² Limited guaranty, based on notorious human unpredictability. 
³ Applies only to pygmy southern anteaters (Tamandua tetradactyla minoris.) 
4 Available by Formicidae family members invitation only.

Friday, June 7, 2019


THINGS AS FOOD 

About one billion people on earth have nothing to eat.

That’s because Man can only eat a very small percentage of what nature produces. Rocks, wood, metals, poisonous plants and animals, lava, soil — all out of Man’s menu. Magellan’s crew had to eat leather and sawdust when they ran out of food; nearly all died. To make things worse, whatever Man can eat has to be fresh. Man’s delicate little stomach can only stand soft, and toxin-free foods. Meanwhile, bacteria thrive on decayed fare, termites survive on wood, and vultures feast on rotten flesh.
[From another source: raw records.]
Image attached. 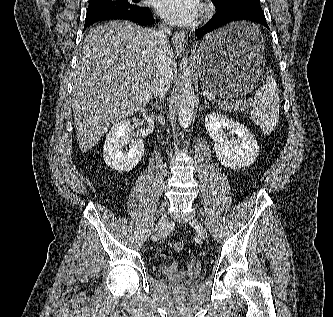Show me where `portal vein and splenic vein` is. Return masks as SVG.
<instances>
[{
  "label": "portal vein and splenic vein",
  "mask_w": 333,
  "mask_h": 317,
  "mask_svg": "<svg viewBox=\"0 0 333 317\" xmlns=\"http://www.w3.org/2000/svg\"><path fill=\"white\" fill-rule=\"evenodd\" d=\"M238 104L246 105V104H247V101H246V100H241V101H238ZM253 105H254V104H253Z\"/></svg>",
  "instance_id": "1"
}]
</instances>
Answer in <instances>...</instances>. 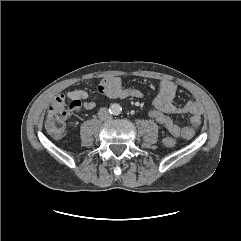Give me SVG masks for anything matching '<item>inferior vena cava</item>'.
<instances>
[{
	"mask_svg": "<svg viewBox=\"0 0 241 241\" xmlns=\"http://www.w3.org/2000/svg\"><path fill=\"white\" fill-rule=\"evenodd\" d=\"M98 117L102 121H108L112 118V115L107 108H101L98 112Z\"/></svg>",
	"mask_w": 241,
	"mask_h": 241,
	"instance_id": "602c4592",
	"label": "inferior vena cava"
}]
</instances>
Would that billion still be hungry if they could stretch their arms and reach for just about anything to give them sustenance? Wouldn’t things like obsolete computer parts, upholstery, fertilizers, old rubber tires, expired credit cards, wall paint, clothing, window treatments, be more useful feeding people rather than landfills?

Monday, June 3, 2019



FORBIDDEN SUBSTANCES 

We’ve all heard about agricultural, pharmaceutical, and food products banned after proven dangerous to human health. And we all know that the greedy companies responsible for these toxic substances don’t just quit making them; instead, they sell them to third world countries with laws and regulations less strict than ours.

This is such a scandal, in the human level, that it’s easy to forget what the chemicals themselves are going through. Individually, they are not evil. But when combined and manipulated by sellout scientists, they become dangerous. As if it weren’t enough being banned in their homeland, they are deported and forced to live in some of the poorest regions of the world.

Put yourself in the shoes of an all-American pesticide arriving in India without any knowledge of Hindi, and not a clue about that country’s culture. Or, imagine an injectable contraceptive, a native of Iowa, landing in the African savanna completely unprepared for the brutal climate of that region.

This is not fiction; it’s happened before, thousands of times, and it keeps happening today. Fungicides sent to Iraq in the middle of a war, fire-retardant materials shipped to the slums of Rio, unarmed and unprotected. Pain killers stranded in islands under military dictatorships.

Lonely and homesick, at least they find a little comfort knowing that they’ll be accepted in these places without any restrictions.